But according to the research done by the paper’s authors, the Google engineers “simplified” the protocol, perhaps hoping to make it “more efficient”? So they dropped the whole ID and scope “thing” out of the assertion. All that was signed was the client’s identity.
The result was that the relying party had no idea if the assertion was minted for it or for some other relying party. It was one-for-all and all-for-one at Google.
While I agree totally that the intended recipient should have been identified within an <AudienceRestriction> in the SAML assertion (how SAML shows the intended scope of the assertion) the problem would have been moot if Google used good pseudonymous identifiers for its users.
Pseudonymous identifiers are random identifiers that change for each relying party (so my identity at relying party A might be 123 while my identity at relying party B might be 345). Good pseudonymous identifiers are large random values (so that they are unpredictable) and are not reused across multiple users (so the same identifier is never used at different relying parties for the same or different users).

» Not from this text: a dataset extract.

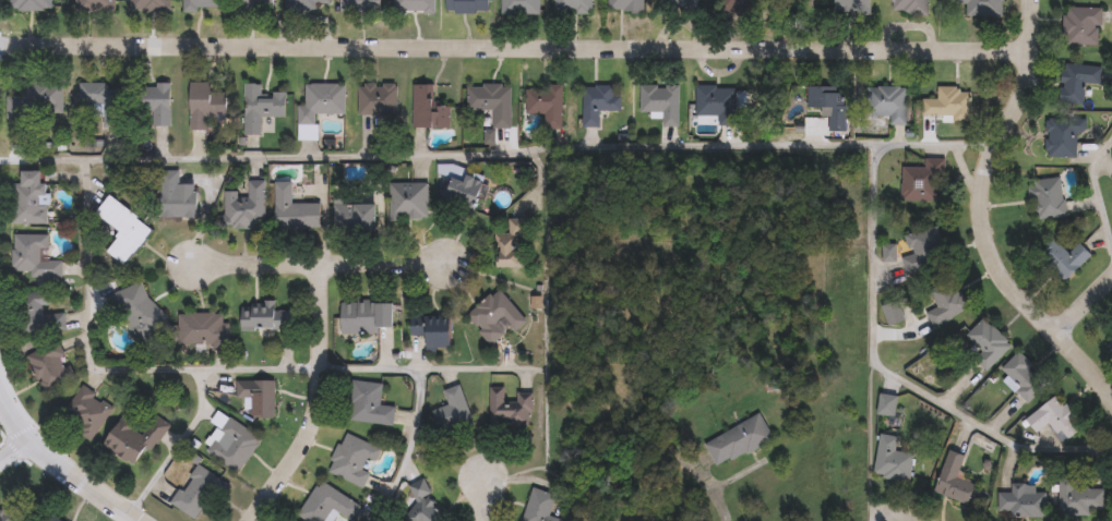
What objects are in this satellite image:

The primary impetus behind pseudonymous identifiers is to prevent the use of the identifier as a correlation factor across multiple relying parties -- in contrast, a globally unique identifier would allow relying party A to ask relying party B about what user 123 did yesterday, whether or not the user was around. However, pseudonymous identifiers also provide the following benefits:
- added security depth - an unknown user identifier adds another layer of security on the SSO system (which, in this case, would have protected the user accounts from attack since even if the assertion went to a different relying party, there would be no user account with that specific identifier, so it wouldn't be useful).
- easier integration of new partners - when integrating new partners, the identity systems of the partners may have different data structures for user identity (at it's most simplest case a new relying party may store user identifiers in 32 bit integer values, while the IdP typically uses 128 bit random values -- a system that supports good pseudonymous identifiers and the assumption that identifiers are different on each system will easily be able to handle this.

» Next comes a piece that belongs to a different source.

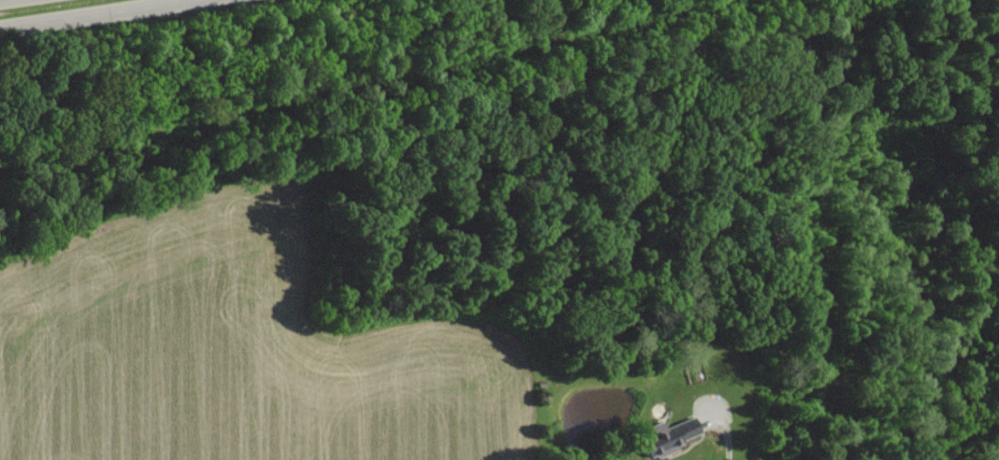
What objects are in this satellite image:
road: (83, 12)
road: (733, 428)
building: (673, 433)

One might be concerned about how relying party A could invoke a service of relying party B when they are all using different identifiers (such as a google relying party using Google Checkout). This is pretty simple. Typically, any such service invocation requires relying party A to get a security token for the user at relying party B. When that token is obtained, the issuer does the identity translation. SAML provides for the protection of the identifier in the assertion using encryption since relying party A should never know what the user's identifier is at relying party B and the assertion is given to relying party A.

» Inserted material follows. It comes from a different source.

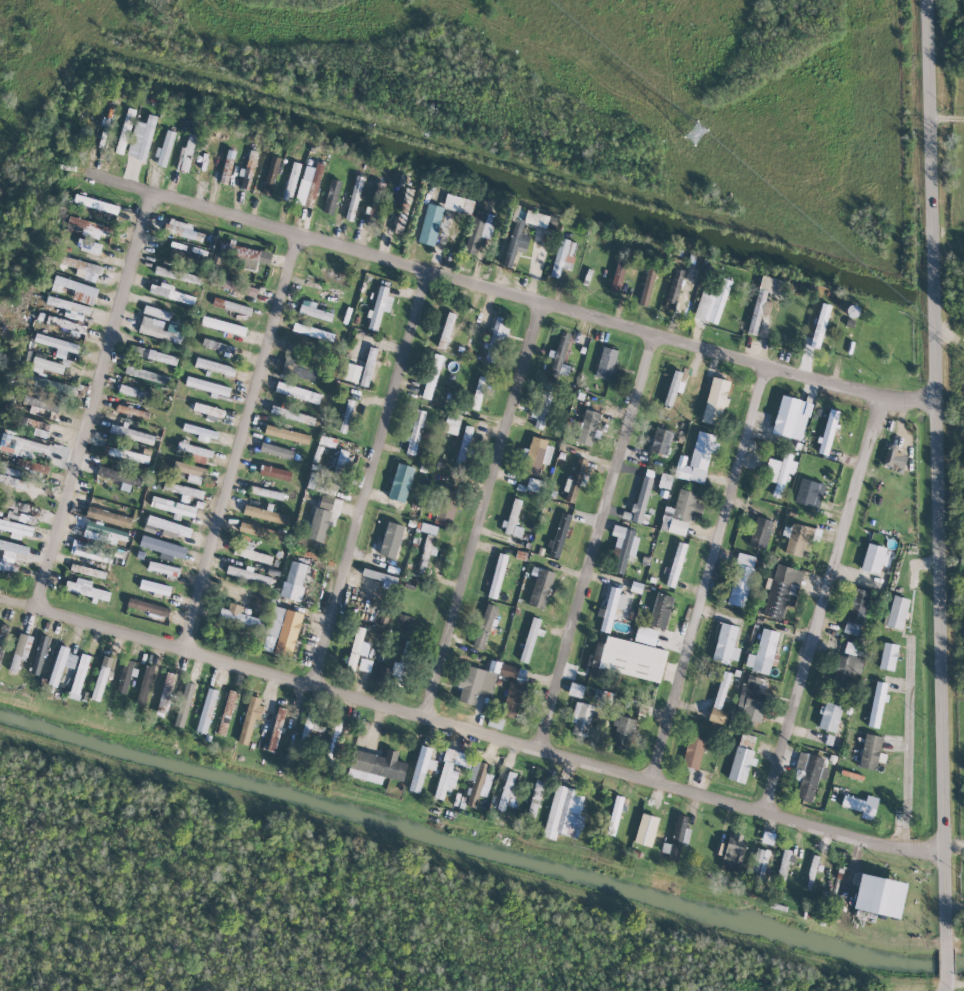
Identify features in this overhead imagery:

Liberty ID-WSF provides several entities that provide this translation services depending upon the topography of the deployment. The most common such service is the ID-WSF Discovery Service.
Similarly, in WS-*, the WS-Federation Pseudonym service is called out to perform the same translation service (and it is possible for a deployment of a WS-Trust STS to perform this translation internally during token generation).
I strongly recommend that any deployment of SSO, even within a single enterprise, make use of pseudonymous identifiers. They only strengthen the identity infrastructure.